+++ Source

J’ai en effet passé une bonne partie de ma vie à penser aux vêtements. Une éternité, voilà l’impression que ça me donne. Enfant, non, bien sûr, enfin, j’avais bien mes petites préférences (souvenir ému de mes ballerines à nœud en nubuck rouge qui déteignaient sur les chaussettes les jours de pluie) et mes goûts discutables (ma tenue favorite, circa le CM1, une jupe à carreaux violets portée avec mon chemisier à lavallière vert prairie 012 Benetton et un collant en laine café au lait), mais grosso modo j’étais capable de me foutre complètement de ce que j’avais sur le dos et jamais il ne me serait venu à l’idée, comme je l’ai fait de si nombreuses fois adulte, de retourner chez moi me changer alors que j’étais déjà en retard. Même mon début d’adolescence a été assez affranchi des fringues, dans le sens où j’étais extraordinairement désinhibée, capable de porter n’importe quoi sans me poser de question, d’oser le look Punky Brewster (enfants des années 80, vous voyez vous aussi de qui je veux parler, non ?) sans ciller, de porter des jupes à 5 francs du fripier d’en bas de la rue sans me demander si c’était de la marque.

Et puis, je ne sais pas trop comment  - le processus a été trop insidieux pour que je puisse pointer du doigt le moment exact où la naïveté a fait place à l’obsession, le détachement à la compulsion - , cette belle insouciance m’a abandonnée. Les fringues sont devenues non plus une nécessité (= ne pas sortir nue dans la rue), voire un jeu (= trop fun de piquer le pull de ma mère), mais une véritable religion. Un truc immense dans ma vie, dévorant, omniprésent, le baromètre de mon bien-être, de ma personnalité, de la vision que j’avais de moi. Le pire, c’est que j’ai mis plusieurs décennies à m’en rendre compte, sans doute en partie, aussi, parce que le milieu dans lequel j’évolue et travaille valorise énormément l’attention portée aux belles choses. Et, oui, dans l’absolu, je suis absolument pour qu’on valorise les belles choses. Elles rendent la vie, oui, plus belle, et tant mieux si le design est là pour sublimer les objets du quotidien et nous permettre de porter des pantalons bien coupés plutôt que des sacs à patate. Sauf que le raffinement peut être un enfermement. Que l’obsession du paraître, de la perfection, du must-have, peut finir par étouffer.

++++++
+++ Informations affichées

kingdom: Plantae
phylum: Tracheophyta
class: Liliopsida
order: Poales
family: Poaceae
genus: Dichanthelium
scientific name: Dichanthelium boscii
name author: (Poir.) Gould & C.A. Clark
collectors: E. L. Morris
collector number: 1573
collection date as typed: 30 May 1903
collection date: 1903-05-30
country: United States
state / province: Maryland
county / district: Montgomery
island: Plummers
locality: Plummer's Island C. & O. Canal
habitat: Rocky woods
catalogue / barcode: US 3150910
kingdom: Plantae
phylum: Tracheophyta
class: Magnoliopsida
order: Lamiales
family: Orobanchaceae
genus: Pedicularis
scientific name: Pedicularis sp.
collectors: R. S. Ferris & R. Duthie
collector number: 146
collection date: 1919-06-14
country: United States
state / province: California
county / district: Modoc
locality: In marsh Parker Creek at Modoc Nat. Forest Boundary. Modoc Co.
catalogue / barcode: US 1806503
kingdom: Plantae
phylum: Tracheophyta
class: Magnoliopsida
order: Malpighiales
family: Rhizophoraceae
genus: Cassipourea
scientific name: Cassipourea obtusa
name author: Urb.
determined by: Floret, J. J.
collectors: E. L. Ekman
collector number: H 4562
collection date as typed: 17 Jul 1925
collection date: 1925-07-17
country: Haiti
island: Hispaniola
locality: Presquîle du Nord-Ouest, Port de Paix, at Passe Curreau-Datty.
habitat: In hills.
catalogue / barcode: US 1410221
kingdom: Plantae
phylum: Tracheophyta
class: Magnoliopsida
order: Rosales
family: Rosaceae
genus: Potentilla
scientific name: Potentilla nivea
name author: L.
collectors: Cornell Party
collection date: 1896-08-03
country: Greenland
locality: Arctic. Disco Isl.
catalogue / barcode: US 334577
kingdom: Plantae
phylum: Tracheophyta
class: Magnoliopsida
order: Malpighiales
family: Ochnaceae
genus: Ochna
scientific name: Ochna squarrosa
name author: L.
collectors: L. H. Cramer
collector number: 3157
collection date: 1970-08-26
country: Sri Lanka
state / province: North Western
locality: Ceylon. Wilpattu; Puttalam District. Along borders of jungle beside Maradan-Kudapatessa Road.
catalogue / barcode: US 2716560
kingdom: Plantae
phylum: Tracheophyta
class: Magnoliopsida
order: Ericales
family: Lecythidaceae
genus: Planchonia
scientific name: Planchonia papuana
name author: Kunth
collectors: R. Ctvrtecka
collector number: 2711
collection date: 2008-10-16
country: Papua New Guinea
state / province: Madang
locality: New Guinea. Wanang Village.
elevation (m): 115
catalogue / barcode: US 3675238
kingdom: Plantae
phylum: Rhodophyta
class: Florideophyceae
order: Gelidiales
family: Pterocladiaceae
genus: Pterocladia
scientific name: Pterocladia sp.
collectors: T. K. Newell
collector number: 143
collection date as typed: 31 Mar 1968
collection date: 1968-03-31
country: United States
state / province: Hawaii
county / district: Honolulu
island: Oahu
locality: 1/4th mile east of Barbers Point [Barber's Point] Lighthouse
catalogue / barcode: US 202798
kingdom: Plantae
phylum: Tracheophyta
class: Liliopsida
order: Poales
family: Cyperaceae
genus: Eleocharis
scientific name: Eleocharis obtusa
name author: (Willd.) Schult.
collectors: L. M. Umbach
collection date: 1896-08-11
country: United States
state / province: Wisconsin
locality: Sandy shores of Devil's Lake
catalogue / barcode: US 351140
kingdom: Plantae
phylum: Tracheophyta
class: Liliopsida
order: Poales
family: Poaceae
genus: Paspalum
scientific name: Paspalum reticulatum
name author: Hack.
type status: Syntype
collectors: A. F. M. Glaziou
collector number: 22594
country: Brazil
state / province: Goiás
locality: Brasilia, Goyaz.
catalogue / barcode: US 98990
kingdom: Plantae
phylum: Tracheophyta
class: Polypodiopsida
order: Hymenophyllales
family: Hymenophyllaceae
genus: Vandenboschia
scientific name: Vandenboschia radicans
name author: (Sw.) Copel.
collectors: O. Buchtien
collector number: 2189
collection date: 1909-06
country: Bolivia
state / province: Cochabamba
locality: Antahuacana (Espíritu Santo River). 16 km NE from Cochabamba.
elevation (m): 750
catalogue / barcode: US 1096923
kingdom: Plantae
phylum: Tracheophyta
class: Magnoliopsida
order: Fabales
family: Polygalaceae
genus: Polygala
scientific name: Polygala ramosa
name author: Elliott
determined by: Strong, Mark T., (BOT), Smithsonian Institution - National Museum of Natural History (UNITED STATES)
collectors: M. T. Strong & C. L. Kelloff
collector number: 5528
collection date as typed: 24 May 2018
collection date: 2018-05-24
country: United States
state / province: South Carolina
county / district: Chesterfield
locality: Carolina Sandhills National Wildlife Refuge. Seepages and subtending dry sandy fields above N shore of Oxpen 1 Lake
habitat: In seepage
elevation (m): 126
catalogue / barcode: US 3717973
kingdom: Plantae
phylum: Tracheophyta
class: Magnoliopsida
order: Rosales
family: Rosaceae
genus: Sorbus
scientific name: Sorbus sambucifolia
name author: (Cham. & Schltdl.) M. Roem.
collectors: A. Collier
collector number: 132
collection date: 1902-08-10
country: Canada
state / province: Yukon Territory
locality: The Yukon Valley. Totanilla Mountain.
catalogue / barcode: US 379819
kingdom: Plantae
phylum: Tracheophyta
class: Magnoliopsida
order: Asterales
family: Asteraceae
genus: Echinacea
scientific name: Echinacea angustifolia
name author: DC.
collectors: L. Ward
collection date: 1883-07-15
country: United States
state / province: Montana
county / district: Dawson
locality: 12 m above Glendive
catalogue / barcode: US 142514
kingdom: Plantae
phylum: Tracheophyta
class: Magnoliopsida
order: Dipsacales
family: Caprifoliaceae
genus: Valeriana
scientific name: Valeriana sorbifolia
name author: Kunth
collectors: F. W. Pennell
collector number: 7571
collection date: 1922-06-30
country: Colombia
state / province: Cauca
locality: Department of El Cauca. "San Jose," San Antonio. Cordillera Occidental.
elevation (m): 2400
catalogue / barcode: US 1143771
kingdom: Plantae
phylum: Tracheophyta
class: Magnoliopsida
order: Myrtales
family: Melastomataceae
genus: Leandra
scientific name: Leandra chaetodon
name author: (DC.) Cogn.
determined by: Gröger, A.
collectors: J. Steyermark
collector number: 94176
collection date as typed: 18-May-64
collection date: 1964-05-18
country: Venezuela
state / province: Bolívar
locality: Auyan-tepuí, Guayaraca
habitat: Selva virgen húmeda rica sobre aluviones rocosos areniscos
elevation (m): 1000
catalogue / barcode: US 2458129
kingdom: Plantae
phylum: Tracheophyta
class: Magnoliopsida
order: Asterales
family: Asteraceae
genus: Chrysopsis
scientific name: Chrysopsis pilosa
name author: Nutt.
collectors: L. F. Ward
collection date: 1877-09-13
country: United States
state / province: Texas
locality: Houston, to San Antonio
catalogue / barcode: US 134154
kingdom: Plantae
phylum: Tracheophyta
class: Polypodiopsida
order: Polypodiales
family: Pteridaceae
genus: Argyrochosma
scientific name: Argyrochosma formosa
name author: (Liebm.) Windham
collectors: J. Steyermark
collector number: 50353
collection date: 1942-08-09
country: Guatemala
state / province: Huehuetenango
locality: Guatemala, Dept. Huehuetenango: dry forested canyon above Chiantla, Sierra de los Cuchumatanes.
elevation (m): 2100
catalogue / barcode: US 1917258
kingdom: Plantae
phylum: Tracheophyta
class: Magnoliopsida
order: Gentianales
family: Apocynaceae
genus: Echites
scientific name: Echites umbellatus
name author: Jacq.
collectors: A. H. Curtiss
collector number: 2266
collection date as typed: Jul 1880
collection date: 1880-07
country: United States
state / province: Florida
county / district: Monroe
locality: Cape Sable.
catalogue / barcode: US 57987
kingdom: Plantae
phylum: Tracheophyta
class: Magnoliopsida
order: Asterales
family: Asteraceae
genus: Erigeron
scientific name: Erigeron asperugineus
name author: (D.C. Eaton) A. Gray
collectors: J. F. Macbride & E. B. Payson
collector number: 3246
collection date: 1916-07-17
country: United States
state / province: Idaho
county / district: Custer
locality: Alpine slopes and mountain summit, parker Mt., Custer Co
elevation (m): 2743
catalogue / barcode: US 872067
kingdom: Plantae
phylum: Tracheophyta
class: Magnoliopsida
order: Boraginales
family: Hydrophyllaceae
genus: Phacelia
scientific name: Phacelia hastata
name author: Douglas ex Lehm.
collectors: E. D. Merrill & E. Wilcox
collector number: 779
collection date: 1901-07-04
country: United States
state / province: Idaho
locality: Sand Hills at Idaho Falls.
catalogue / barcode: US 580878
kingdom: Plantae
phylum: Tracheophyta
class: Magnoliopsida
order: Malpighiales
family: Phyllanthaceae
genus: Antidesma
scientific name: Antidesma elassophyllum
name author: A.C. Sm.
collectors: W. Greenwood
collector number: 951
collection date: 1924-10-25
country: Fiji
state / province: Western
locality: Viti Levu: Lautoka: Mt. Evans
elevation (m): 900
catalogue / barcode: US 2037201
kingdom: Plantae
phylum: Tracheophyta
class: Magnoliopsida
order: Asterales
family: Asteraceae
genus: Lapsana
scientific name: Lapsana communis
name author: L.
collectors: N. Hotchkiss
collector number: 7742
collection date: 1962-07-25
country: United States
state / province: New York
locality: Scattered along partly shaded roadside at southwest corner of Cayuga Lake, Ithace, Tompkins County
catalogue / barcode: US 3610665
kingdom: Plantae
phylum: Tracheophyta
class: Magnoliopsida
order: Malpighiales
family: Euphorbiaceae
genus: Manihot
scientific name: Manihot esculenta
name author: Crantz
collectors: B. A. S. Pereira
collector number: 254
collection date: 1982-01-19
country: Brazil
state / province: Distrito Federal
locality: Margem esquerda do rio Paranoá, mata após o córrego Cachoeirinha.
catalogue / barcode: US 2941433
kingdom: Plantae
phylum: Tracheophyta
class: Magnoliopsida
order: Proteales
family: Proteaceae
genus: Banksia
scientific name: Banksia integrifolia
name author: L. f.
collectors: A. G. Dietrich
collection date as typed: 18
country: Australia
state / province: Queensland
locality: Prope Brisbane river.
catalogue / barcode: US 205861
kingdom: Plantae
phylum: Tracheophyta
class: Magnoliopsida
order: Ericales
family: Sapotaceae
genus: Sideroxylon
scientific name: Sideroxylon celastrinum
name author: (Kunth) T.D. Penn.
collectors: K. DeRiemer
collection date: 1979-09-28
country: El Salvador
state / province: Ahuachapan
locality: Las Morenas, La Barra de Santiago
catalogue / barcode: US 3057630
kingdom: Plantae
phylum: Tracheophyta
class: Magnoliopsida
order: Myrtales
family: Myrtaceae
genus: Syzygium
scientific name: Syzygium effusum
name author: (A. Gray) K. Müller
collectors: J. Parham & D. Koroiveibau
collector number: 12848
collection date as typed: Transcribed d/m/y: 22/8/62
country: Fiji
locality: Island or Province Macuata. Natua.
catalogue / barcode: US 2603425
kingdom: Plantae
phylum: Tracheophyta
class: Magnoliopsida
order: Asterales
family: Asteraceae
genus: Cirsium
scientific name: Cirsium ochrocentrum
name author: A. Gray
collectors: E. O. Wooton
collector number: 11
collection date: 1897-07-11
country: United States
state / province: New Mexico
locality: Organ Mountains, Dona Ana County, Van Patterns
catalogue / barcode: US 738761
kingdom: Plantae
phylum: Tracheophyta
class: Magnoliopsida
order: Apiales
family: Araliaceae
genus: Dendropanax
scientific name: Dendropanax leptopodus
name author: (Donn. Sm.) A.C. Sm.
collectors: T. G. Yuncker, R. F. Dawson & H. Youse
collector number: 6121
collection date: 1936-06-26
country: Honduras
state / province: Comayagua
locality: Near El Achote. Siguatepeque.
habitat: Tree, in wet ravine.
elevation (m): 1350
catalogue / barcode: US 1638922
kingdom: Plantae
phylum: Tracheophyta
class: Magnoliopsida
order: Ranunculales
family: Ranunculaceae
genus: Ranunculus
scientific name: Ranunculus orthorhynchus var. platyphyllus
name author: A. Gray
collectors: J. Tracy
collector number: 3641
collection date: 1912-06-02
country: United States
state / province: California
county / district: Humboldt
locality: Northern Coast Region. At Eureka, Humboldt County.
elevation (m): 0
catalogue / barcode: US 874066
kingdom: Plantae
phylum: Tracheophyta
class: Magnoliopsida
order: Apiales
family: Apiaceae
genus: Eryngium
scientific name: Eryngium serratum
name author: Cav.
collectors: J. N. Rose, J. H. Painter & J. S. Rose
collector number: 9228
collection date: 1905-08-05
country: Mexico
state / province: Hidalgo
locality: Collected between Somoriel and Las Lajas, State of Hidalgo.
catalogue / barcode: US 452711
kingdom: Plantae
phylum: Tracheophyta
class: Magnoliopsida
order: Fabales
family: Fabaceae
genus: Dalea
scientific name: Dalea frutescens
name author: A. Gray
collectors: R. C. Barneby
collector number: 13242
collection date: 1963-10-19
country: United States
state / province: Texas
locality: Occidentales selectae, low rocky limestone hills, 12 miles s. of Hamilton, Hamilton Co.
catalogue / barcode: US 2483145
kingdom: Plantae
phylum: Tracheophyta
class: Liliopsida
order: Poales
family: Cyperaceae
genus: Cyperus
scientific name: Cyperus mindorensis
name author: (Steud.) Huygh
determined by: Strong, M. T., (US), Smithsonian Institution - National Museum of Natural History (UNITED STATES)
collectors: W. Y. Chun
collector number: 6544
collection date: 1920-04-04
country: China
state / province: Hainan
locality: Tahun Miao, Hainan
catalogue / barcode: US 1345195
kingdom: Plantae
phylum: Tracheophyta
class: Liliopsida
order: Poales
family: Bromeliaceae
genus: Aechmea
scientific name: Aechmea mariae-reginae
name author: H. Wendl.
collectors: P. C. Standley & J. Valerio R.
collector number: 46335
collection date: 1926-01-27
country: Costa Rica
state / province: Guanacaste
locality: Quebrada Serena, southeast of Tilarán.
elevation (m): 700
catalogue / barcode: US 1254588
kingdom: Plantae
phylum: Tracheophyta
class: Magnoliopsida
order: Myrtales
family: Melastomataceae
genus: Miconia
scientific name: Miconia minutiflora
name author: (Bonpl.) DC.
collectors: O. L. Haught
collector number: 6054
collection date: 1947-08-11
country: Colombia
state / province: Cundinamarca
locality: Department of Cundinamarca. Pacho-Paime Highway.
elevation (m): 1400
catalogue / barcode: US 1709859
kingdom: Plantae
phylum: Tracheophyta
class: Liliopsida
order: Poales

++++++

◆ **Travail à réaliser**
(a) En vous appuyant sur la source, expliquez en une à trois phrases pourquoi la narratrice a mis plusieurs décennies à prendre conscience de la place des vêtements dans sa vie.
(b) Traduisez en anglais cette phrase de la source : « Sauf que le raffinement peut être un enfermement. »
(c) Selon la source, avec quel chemisier la narratrice portait-elle sa jupe à carreaux violets vers l'époque du CM1 ?
Les enregistrements ont une origine distincte de celle de la source.

◆ **Liste des réponses**
(a) La narratrice l'attribue en partie au milieu dans lequel elle évolue et travaille. Ce milieu valorise énormément l'attention portée aux belles choses.

(b) Except that refinement can be a form of confinement.

(c) Avec son chemisier à lavallière vert prairie 012 Benetton.